I look up and see him watching me, that same feral glint to his gaze as he lingers on my mouth and fingers. The bond between us jolts with a surge of energy.

I tear my gaze away, unable to handle him looking at me like that, when he keeps on speaking to me like a stranger.

“I’m guessing they didn’t cost much,” I say, looking at the pony, trying to shake off the moment. At least these horses aren’t as far off the ground as the Calasian.

“They didn’t cost me any money,” Ruskin says, like that should be obvious.

I gape at him. “You stole them?” I say, appalled. Most people in Styrland are barely scraping by. I’d hate to think what losing these will do to some poor farming family or ostler.

Ruskin is unmoved. “I made a deal,” he says. Which makes my heart sink all over again, because not so long ago he’d promised me he’d stopped striking those kinds of bargains.

“A fair one, I hope.”

His eyes glint dangerously. “Fair enough.”

The despair continues to creep up on me as we ready the horses and set off. What seems “fair” to this Ruskin, someone who doesn’t have any understanding of my kind, who hasn’t spent two hundred years getting to know them?

I realize, looking forward, that it’s not the Unseelie Court that truly has me worried. I can’t even bring myself to focus too much on the dark shadow that Evanthe represents at this moment. I’m too caught up in knots of guilt and fear. Earlier today, I was worried Ruskin might be dead. Now I have him back, and all I can wonder is if that’s really the case. Because if he can’t remember us, or who he was…
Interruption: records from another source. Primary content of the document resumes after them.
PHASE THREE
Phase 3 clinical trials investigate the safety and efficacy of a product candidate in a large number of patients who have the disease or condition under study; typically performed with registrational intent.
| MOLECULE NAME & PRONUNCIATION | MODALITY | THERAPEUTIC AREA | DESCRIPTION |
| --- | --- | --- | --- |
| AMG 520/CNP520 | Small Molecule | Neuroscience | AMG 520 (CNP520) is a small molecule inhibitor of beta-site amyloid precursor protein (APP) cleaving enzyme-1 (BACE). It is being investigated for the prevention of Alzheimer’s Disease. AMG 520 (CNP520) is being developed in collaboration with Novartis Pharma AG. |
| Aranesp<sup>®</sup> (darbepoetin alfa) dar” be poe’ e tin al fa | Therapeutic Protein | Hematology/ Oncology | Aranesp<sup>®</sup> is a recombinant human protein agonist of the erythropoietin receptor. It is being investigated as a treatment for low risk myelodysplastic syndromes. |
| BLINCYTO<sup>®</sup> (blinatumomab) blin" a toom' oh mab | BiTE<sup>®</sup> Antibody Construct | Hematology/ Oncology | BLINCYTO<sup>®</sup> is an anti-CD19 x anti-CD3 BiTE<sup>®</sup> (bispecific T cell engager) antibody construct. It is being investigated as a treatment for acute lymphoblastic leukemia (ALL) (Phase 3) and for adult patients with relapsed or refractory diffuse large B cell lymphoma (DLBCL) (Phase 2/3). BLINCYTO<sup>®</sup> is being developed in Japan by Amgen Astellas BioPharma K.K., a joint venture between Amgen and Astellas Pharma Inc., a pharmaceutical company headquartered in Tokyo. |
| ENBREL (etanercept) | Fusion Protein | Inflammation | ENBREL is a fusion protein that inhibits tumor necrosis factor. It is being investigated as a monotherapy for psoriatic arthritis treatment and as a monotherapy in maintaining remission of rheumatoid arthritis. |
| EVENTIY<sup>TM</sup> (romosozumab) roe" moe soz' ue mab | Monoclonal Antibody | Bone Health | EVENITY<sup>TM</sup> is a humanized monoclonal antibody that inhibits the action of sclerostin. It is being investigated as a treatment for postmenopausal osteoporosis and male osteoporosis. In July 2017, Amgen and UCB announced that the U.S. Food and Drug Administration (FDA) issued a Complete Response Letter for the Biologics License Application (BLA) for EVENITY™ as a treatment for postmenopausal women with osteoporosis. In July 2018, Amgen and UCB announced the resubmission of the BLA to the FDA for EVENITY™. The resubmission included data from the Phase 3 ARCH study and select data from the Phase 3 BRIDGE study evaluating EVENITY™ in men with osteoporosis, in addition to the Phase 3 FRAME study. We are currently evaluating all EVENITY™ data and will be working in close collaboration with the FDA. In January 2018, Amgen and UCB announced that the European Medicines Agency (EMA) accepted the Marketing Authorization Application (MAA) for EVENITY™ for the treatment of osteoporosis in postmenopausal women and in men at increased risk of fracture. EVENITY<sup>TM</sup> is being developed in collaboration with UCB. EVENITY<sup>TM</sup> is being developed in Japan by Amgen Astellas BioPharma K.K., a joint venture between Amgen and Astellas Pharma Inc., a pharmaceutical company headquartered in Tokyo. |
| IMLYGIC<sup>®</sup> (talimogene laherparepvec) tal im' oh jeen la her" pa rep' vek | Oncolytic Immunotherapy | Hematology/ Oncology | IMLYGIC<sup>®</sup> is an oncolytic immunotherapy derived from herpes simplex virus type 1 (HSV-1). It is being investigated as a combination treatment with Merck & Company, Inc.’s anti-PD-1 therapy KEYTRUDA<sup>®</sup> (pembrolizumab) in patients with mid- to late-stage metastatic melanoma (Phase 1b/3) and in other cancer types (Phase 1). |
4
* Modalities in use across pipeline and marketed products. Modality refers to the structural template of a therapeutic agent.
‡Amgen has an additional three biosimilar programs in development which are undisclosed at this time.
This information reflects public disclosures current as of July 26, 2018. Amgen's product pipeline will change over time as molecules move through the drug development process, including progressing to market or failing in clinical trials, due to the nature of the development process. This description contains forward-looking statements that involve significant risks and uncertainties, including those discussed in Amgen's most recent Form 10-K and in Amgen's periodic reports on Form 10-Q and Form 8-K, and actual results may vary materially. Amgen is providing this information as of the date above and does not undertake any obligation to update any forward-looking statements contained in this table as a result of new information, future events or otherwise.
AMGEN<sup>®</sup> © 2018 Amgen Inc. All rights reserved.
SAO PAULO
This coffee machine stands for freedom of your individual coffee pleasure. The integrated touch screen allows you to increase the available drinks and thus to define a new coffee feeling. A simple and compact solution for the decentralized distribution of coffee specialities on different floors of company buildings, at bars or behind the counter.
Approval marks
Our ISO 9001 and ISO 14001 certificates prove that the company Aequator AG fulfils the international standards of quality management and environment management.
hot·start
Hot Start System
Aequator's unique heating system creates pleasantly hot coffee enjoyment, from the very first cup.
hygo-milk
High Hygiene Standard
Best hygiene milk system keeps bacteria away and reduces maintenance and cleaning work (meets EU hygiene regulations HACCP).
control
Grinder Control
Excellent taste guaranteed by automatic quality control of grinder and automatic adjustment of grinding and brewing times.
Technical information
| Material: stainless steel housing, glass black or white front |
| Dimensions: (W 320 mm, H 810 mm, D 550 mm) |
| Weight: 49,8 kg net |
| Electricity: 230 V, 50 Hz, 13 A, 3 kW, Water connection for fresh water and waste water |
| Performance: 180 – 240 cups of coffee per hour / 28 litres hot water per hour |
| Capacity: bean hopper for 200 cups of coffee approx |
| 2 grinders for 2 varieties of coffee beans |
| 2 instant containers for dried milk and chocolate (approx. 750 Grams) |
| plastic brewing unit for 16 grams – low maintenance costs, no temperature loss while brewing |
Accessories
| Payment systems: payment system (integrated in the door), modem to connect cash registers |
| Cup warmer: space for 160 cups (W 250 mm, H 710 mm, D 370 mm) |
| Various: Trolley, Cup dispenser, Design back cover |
Then who really came back from Interra with me?

Chapter 5

We double back on our route at Ruskin’s insistence. He doesn’t seem to remember specific people or events, but he knows the land. I can see it in the way he studies the horizon and the trees as we pass. Deeper, more instinctual knowledge has stuck with him, even without a memory of its source. I try not to feel stung that he knows the path ahead of us better than he knows my name.

Destan frowns when he realizes that the course Ruskin has plotted will take us through the Seelie borderlands and onto the mountain path. “But what about the Wild Hunt?” he asks, then elaborates when he sees Ruskin’s quirked eyebrow. “Half a dozen armed Seelie High Fae with a taste for blood. They’re rabidly loyal to Evanthe and were kind enough to give me this—” he points to his injured arm, “—before we spent considerable efforts losing them on that trail.”

“He’s right,” I say. “We don’t want to have gone through all that just to run into them again.”

But Ruskin just grins at us, exposing pointed teeth. I can’t deny that the sight of that smug expression does unreasonable things to me. I think he’s gotten into his stride since he came back with the horses. Certainly, he seems more relaxed, and he seems to be acclimatizing to this world he only recognizes parts of.

“We shouldn’t worry about this Hunt. We’re still in the borderlands and until we cross back over the Unseelie border, I have full access to my High King power. Surely you don’t think six measly lords and ladies present a real threat to their own monarch?”